WORK TO BE COMPLETED »
Can you repeat the records below exactly, line for line, without including the pictures in your answer?

DATA FOR THE TASK »
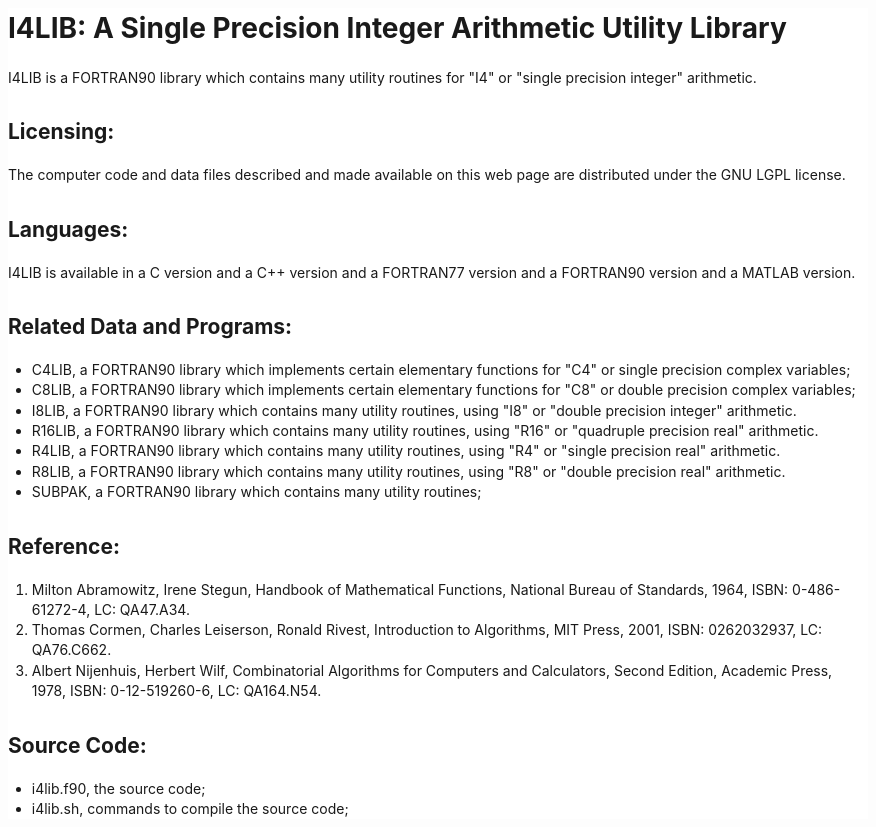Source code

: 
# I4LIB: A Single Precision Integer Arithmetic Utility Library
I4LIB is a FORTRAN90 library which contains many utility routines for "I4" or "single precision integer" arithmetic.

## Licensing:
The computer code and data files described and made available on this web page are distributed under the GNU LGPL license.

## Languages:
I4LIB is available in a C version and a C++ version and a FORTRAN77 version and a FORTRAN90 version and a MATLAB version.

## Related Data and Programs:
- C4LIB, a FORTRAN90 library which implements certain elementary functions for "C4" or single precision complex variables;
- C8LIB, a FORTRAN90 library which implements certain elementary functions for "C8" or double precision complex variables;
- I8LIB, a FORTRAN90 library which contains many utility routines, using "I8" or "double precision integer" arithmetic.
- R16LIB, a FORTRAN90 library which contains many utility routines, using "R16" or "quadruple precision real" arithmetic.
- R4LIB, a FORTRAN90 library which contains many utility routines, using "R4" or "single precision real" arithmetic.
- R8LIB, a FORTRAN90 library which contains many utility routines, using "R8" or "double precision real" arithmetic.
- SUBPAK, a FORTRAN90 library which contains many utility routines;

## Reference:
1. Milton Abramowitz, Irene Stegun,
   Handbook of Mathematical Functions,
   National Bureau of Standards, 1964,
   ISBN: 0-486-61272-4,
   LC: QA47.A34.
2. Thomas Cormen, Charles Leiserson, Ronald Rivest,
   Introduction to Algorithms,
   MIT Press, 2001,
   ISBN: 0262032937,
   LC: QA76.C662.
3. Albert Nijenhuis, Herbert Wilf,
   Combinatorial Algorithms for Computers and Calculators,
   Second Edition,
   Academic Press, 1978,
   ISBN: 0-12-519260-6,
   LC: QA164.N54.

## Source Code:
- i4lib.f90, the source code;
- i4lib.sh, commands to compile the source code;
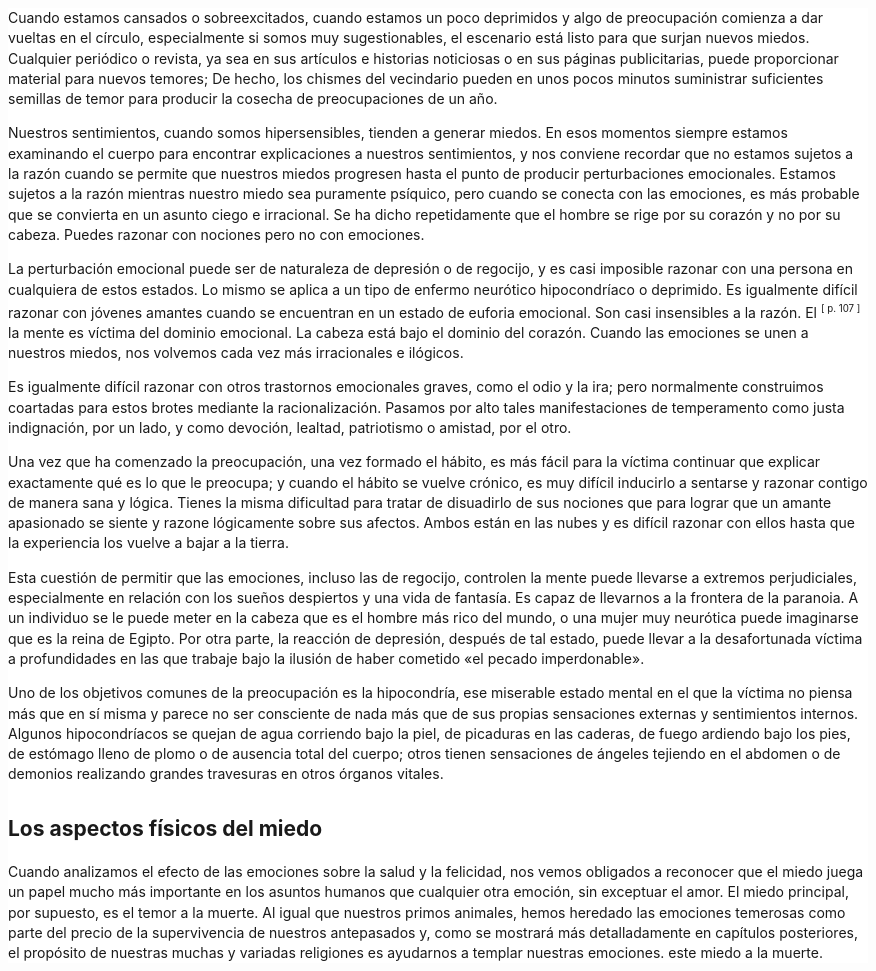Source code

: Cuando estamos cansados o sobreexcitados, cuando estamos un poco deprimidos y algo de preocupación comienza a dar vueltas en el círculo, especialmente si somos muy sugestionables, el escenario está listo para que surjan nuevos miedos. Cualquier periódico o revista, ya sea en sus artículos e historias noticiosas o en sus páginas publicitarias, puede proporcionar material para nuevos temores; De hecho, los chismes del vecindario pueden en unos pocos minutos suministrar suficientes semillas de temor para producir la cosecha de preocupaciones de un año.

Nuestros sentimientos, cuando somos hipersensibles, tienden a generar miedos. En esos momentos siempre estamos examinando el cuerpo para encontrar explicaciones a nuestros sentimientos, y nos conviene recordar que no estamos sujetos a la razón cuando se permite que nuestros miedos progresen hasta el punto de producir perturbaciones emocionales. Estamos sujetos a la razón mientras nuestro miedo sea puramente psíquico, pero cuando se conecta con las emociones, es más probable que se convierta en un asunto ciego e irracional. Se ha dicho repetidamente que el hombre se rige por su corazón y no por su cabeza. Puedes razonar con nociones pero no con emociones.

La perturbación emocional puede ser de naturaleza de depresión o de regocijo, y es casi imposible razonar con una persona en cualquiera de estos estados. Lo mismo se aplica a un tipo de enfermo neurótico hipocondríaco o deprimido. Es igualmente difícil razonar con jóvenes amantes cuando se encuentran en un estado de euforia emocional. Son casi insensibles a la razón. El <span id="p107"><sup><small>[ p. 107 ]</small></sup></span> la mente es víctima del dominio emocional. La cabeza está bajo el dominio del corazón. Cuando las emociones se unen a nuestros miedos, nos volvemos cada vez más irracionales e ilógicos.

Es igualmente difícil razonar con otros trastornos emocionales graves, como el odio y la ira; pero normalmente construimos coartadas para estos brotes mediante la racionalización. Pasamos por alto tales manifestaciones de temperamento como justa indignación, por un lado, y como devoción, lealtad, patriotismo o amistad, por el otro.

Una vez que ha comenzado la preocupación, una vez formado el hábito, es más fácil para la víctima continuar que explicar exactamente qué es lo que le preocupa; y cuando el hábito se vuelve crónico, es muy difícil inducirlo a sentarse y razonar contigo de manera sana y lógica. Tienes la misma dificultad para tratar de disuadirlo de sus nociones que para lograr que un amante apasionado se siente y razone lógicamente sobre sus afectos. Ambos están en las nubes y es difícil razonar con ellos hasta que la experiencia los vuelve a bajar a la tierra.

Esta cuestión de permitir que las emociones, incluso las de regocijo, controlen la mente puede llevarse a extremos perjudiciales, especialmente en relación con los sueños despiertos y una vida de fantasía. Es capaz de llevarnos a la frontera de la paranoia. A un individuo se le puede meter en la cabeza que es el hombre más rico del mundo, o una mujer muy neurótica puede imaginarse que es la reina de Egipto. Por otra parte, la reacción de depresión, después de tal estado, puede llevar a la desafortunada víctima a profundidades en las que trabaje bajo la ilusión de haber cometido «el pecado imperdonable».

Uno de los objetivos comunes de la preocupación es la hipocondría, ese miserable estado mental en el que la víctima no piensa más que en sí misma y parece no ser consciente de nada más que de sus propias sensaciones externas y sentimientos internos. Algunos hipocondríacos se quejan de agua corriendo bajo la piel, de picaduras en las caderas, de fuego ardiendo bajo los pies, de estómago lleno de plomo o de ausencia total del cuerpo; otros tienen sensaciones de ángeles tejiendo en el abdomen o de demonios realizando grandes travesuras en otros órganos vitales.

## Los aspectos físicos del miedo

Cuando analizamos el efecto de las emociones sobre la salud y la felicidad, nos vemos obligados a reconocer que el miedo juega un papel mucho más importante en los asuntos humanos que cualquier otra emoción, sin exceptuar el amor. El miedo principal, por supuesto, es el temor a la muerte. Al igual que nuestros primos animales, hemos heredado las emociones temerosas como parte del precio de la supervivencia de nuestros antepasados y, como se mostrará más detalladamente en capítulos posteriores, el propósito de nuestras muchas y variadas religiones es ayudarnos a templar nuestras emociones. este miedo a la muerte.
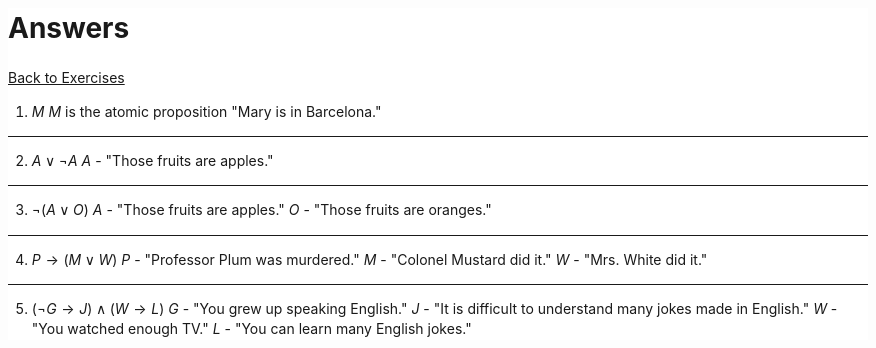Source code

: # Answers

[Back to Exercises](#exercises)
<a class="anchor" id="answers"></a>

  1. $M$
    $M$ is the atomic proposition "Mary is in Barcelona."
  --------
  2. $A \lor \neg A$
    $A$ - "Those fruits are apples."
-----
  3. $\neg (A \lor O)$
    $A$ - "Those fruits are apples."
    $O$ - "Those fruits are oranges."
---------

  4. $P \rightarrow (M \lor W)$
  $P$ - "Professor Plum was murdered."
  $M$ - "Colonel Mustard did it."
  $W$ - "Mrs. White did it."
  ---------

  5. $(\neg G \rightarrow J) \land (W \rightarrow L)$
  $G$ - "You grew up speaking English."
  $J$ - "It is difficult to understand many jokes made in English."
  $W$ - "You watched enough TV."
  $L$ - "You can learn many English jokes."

WORKED SOLUTION »
Source code

: 
# I4LIB: A Single Precision Integer Arithmetic Utility Library
I4LIB is a FORTRAN90 library which contains many utility routines for "I4" or "single precision integer" arithmetic.

## Licensing:
The computer code and data files described and made available on this web page are distributed under the GNU LGPL license.

## Languages:
I4LIB is available in a C version and a C++ version and a FORTRAN77 version and a FORTRAN90 version and a MATLAB version.

## Related Data and Programs:
- C4LIB, a FORTRAN90 library which implements certain elementary functions for "C4" or single precision complex variables;
- C8LIB, a FORTRAN90 library which implements certain elementary functions for "C8" or double precision complex variables;
- I8LIB, a FORTRAN90 library which contains many utility routines, using "I8" or "double precision integer" arithmetic.
- R16LIB, a FORTRAN90 library which contains many utility routines, using "R16" or "quadruple precision real" arithmetic.
- R4LIB, a FORTRAN90 library which contains many utility routines, using "R4" or "single precision real" arithmetic.
- R8LIB, a FORTRAN90 library which contains many utility routines, using "R8" or "double precision real" arithmetic.
- SUBPAK, a FORTRAN90 library which contains many utility routines;

## Reference:
1. Milton Abramowitz, Irene Stegun,
   Handbook of Mathematical Functions,
   National Bureau of Standards, 1964,
   ISBN: 0-486-61272-4,
   LC: QA47.A34.
2. Thomas Cormen, Charles Leiserson, Ronald Rivest,
   Introduction to Algorithms,
   MIT Press, 2001,
   ISBN: 0262032937,
   LC: QA76.C662.
3. Albert Nijenhuis, Herbert Wilf,
   Combinatorial Algorithms for Computers and Calculators,
   Second Edition,
   Academic Press, 1978,
   ISBN: 0-12-519260-6,
   LC: QA164.N54.

## Source Code:
- i4lib.f90, the source code;
- i4lib.sh, commands to compile the source code;
Source code

: Cuando estamos cansados o sobreexcitados, cuando estamos un poco deprimidos y algo de preocupación comienza a dar vueltas en el círculo, especialmente si somos muy sugestionables, el escenario está listo para que surjan nuevos miedos. Cualquier periódico o revista, ya sea en sus artículos e historias noticiosas o en sus páginas publicitarias, puede proporcionar material para nuevos temores; De hecho, los chismes del vecindario pueden en unos pocos minutos suministrar suficientes semillas de temor para producir la cosecha de preocupaciones de un año.

Nuestros sentimientos, cuando somos hipersensibles, tienden a generar miedos. En esos momentos siempre estamos examinando el cuerpo para encontrar explicaciones a nuestros sentimientos, y nos conviene recordar que no estamos sujetos a la razón cuando se permite que nuestros miedos progresen hasta el punto de producir perturbaciones emocionales. Estamos sujetos a la razón mientras nuestro miedo sea puramente psíquico, pero cuando se conecta con las emociones, es más probable que se convierta en un asunto ciego e irracional. Se ha dicho repetidamente que el hombre se rige por su corazón y no por su cabeza. Puedes razonar con nociones pero no con emociones.

La perturbación emocional puede ser de naturaleza de depresión o de regocijo, y es casi imposible razonar con una persona en cualquiera de estos estados. Lo mismo se aplica a un tipo de enfermo neurótico hipocondríaco o deprimido. Es igualmente difícil razonar con jóvenes amantes cuando se encuentran en un estado de euforia emocional. Son casi insensibles a la razón. El <span id="p107"><sup><small>[ p. 107 ]</small></sup></span> la mente es víctima del dominio emocional. La cabeza está bajo el dominio del corazón. Cuando las emociones se unen a nuestros miedos, nos volvemos cada vez más irracionales e ilógicos.

Es igualmente difícil razonar con otros trastornos emocionales graves, como el odio y la ira; pero normalmente construimos coartadas para estos brotes mediante la racionalización. Pasamos por alto tales manifestaciones de temperamento como justa indignación, por un lado, y como devoción, lealtad, patriotismo o amistad, por el otro.

Una vez que ha comenzado la preocupación, una vez formado el hábito, es más fácil para la víctima continuar que explicar exactamente qué es lo que le preocupa; y cuando el hábito se vuelve crónico, es muy difícil inducirlo a sentarse y razonar contigo de manera sana y lógica. Tienes la misma dificultad para tratar de disuadirlo de sus nociones que para lograr que un amante apasionado se siente y razone lógicamente sobre sus afectos. Ambos están en las nubes y es difícil razonar con ellos hasta que la experiencia los vuelve a bajar a la tierra.

Esta cuestión de permitir que las emociones, incluso las de regocijo, controlen la mente puede llevarse a extremos perjudiciales, especialmente en relación con los sueños despiertos y una vida de fantasía. Es capaz de llevarnos a la frontera de la paranoia. A un individuo se le puede meter en la cabeza que es el hombre más rico del mundo, o una mujer muy neurótica puede imaginarse que es la reina de Egipto. Por otra parte, la reacción de depresión, después de tal estado, puede llevar a la desafortunada víctima a profundidades en las que trabaje bajo la ilusión de haber cometido «el pecado imperdonable».

Uno de los objetivos comunes de la preocupación es la hipocondría, ese miserable estado mental en el que la víctima no piensa más que en sí misma y parece no ser consciente de nada más que de sus propias sensaciones externas y sentimientos internos. Algunos hipocondríacos se quejan de agua corriendo bajo la piel, de picaduras en las caderas, de fuego ardiendo bajo los pies, de estómago lleno de plomo o de ausencia total del cuerpo; otros tienen sensaciones de ángeles tejiendo en el abdomen o de demonios realizando grandes travesuras en otros órganos vitales.

## Los aspectos físicos del miedo

Cuando analizamos el efecto de las emociones sobre la salud y la felicidad, nos vemos obligados a reconocer que el miedo juega un papel mucho más importante en los asuntos humanos que cualquier otra emoción, sin exceptuar el amor. El miedo principal, por supuesto, es el temor a la muerte. Al igual que nuestros primos animales, hemos heredado las emociones temerosas como parte del precio de la supervivencia de nuestros antepasados y, como se mostrará más detalladamente en capítulos posteriores, el propósito de nuestras muchas y variadas religiones es ayudarnos a templar nuestras emociones. este miedo a la muerte.
Source code

: # Answers

[Back to Exercises](#exercises)
<a class="anchor" id="answers"></a>

  1. $M$
    $M$ is the atomic proposition "Mary is in Barcelona."
  --------
  2. $A \lor \neg A$
    $A$ - "Those fruits are apples."
-----
  3. $\neg (A \lor O)$
    $A$ - "Those fruits are apples."
    $O$ - "Those fruits are oranges."
---------

  4. $P \rightarrow (M \lor W)$
  $P$ - "Professor Plum was murdered."
  $M$ - "Colonel Mustard did it."
  $W$ - "Mrs. White did it."
  ---------

  5. $(\neg G \rightarrow J) \land (W \rightarrow L)$
  $G$ - "You grew up speaking English."
  $J$ - "It is difficult to understand many jokes made in English."
  $W$ - "You watched enough TV."
  $L$ - "You can learn many English jokes."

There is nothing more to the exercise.